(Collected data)
- - - - - - -
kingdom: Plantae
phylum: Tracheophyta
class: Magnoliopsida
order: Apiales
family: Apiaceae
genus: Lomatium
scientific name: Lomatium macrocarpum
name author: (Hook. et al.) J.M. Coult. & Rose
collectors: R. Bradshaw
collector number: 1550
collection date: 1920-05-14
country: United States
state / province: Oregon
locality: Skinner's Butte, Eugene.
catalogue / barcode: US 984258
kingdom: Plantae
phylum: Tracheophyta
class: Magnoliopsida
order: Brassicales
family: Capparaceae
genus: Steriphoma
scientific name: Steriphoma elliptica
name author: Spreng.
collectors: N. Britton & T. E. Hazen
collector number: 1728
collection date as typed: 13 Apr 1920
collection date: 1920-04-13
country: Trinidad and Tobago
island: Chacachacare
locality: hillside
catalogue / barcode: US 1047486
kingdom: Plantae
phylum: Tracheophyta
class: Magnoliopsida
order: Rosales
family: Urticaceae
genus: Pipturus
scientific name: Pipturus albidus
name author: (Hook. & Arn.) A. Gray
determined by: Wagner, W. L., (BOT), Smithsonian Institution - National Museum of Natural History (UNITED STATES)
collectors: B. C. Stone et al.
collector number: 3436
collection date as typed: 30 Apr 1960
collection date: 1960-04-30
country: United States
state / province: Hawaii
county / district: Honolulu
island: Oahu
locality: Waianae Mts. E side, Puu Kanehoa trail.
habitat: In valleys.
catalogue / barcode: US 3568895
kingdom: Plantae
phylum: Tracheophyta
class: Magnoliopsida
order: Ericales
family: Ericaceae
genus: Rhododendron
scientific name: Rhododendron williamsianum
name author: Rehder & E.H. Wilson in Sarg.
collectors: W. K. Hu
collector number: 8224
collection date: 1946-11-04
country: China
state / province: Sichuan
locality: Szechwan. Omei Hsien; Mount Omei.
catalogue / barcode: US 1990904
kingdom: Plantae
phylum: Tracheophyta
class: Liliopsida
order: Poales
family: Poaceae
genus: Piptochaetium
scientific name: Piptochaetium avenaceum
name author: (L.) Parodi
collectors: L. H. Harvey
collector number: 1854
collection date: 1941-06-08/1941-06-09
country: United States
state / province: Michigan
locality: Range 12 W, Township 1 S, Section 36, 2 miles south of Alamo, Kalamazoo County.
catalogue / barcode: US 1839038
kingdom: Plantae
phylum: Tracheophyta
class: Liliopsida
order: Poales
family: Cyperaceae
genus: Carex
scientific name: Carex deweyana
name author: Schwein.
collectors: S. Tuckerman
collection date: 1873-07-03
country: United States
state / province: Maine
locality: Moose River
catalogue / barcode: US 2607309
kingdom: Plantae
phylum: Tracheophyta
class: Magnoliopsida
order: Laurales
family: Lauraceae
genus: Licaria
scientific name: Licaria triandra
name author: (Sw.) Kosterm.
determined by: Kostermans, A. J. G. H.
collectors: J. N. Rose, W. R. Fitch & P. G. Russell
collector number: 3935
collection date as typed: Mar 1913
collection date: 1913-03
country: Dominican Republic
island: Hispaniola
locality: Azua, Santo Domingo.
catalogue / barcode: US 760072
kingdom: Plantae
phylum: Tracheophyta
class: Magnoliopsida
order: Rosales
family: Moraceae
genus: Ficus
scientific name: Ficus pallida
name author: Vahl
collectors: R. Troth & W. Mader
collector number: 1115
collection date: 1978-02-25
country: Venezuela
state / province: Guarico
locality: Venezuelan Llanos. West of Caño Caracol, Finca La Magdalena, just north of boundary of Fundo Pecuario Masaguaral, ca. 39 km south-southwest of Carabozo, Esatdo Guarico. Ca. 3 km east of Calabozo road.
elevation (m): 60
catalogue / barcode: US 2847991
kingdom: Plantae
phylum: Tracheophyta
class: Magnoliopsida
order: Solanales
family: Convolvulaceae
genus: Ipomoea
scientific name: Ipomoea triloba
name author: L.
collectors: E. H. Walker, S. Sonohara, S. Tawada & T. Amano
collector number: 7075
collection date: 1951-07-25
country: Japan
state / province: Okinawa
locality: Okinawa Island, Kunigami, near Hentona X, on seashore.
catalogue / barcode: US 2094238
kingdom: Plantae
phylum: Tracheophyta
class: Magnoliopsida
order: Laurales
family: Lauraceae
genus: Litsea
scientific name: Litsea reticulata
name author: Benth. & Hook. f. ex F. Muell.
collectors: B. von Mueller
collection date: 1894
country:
- - - - - - -
■ **Short problem**
Please rewrite all the rows above as a numbered list, leaving out any blank lines.

■ **Solution below**
1. kingdom: Plantae
2. phylum: Tracheophyta
3. class: Magnoliopsida
4. order: Apiales
5. family: Apiaceae
6. genus: Lomatium
7. scientific name: Lomatium macrocarpum
8. name author: (Hook. et al.) J.M. Coult. & Rose
9. collectors: R. Bradshaw
10. collector number: 1550
11. collection date: 1920-05-14
12. country: United States
13. state / province: Oregon
14. locality: Skinner's Butte, Eugene.
15. catalogue / barcode: US 984258
16. kingdom: Plantae
17. phylum: Tracheophyta
18. class: Magnoliopsida
19. order: Brassicales
20. family: Capparaceae
21. genus: Steriphoma
22. scientific name: Steriphoma elliptica
23. name author: Spreng.
24. collectors: N. Britton & T. E. Hazen
25. collector number: 1728
26. collection date as typed: 13 Apr 1920
27. collection date: 1920-04-13
28. country: Trinidad and Tobago
29. island: Chacachacare
30. locality: hillside
31. catalogue / barcode: US 1047486
32. kingdom: Plantae
33. phylum: Tracheophyta
34. class: Magnoliopsida
35. order: Rosales
36. family: Urticaceae
37. genus: Pipturus
38. scientific name: Pipturus albidus
39. name author: (Hook. & Arn.) A. Gray
40. determined by: Wagner, W. L., (BOT), Smithsonian Institution - National Museum of Natural History (UNITED STATES)
41. collectors: B. C. Stone et al.
42. collector number: 3436
43. collection date as typed: 30 Apr 1960
44. collection date: 1960-04-30
45. country: United States
46. state / province: Hawaii
47. county / district: Honolulu
48. island: Oahu
49. locality: Waianae Mts. E side, Puu Kanehoa trail.
50. habitat: In valleys.
51. catalogue / barcode: US 3568895
52. kingdom: Plantae
53. phylum: Tracheophyta
54. class: Magnoliopsida
55. order: Ericales
56. family: Ericaceae
57. genus: Rhododendron
58. scientific name: Rhododendron williamsianum
59. name author: Rehder & E.H. Wilson in Sarg.
60. collectors: W. K. Hu
61. collector number: 8224
62. collection date: 1946-11-04
63. country: China
64. state / province: Sichuan
65. locality: Szechwan. Omei Hsien; Mount Omei.
66. catalogue / barcode: US 1990904
67. kingdom: Plantae
68. phylum: Tracheophyta
69. class: Liliopsida
70. order: Poales
71. family: Poaceae
72. genus: Piptochaetium
73. scientific name: Piptochaetium avenaceum
74. name author: (L.) Parodi
75. collectors: L. H. Harvey
76. collector number: 1854
77. collection date: 1941-06-08/1941-06-09
78. country: United States
79. state / province: Michigan
80. locality: Range 12 W, Township 1 S, Section 36, 2 miles south of Alamo, Kalamazoo County.
81. catalogue / barcode: US 1839038
82. kingdom: Plantae
83. phylum: Tracheophyta
84. class: Liliopsida
85. order: Poales
86. family: Cyperaceae
87. genus: Carex
88. scientific name: Carex deweyana
89. name author: Schwein.
90. collectors: S. Tuckerman
91. collection date: 1873-07-03
92. country: United States
93. state / province: Maine
94. locality: Moose River
95. catalogue / barcode: US 2607309
96. kingdom: Plantae
97. phylum: Tracheophyta
98. class: Magnoliopsida
99. order: Laurales
100. family: Lauraceae
101. genus: Licaria
102. scientific name: Licaria triandra
103. name author: (Sw.) Kosterm.
104. determined by: Kostermans, A. J. G. H.
105. collectors: J. N. Rose, W. R. Fitch & P. G. Russell
106. collector number: 3935
107. collection date as typed: Mar 1913
108. collection date: 1913-03
109. country: Dominican Republic
110. island: Hispaniola
111. locality: Azua, Santo Domingo.
112. catalogue / barcode: US 760072
113. kingdom: Plantae
114. phylum: Tracheophyta
115. class: Magnoliopsida
116. order: Rosales
117. family: Moraceae
118. genus: Ficus
119. scientific name: Ficus pallida
120. name author: Vahl
121. collectors: R. Troth & W. Mader
122. collector number: 1115
123. collection date: 1978-02-25
124. country: Venezuela
125. state / province: Guarico
126. locality: Venezuelan Llanos. West of Caño Caracol, Finca La Magdalena, just north of boundary of Fundo Pecuario Masaguaral, ca. 39 km south-southwest of Carabozo, Esatdo Guarico. Ca. 3 km east of Calabozo road.
127. elevation (m): 60
128. catalogue / barcode: US 2847991
129. kingdom: Plantae
130. phylum: Tracheophyta
131. class: Magnoliopsida
132. order: Solanales
133. family: Convolvulaceae
134. genus: Ipomoea
135. scientific name: Ipomoea triloba
136. name author: L.
137. collectors: E. H. Walker, S. Sonohara, S. Tawada & T. Amano
138. collector number: 7075
139. collection date: 1951-07-25
140. country: Japan
141. state / province: Okinawa
142. locality: Okinawa Island, Kunigami, near Hentona X, on seashore.
143. catalogue / barcode: US 2094238
144. kingdom: Plantae
145. phylum: Tracheophyta
146. class: Magnoliopsida
147. order: Laurales
148. family: Lauraceae
149. genus: Litsea
150. scientific name: Litsea reticulata
151. name author: Benth. & Hook. f. ex F. Muell.
152. collectors: B. von Mueller
153. collection date: 1894
154. country:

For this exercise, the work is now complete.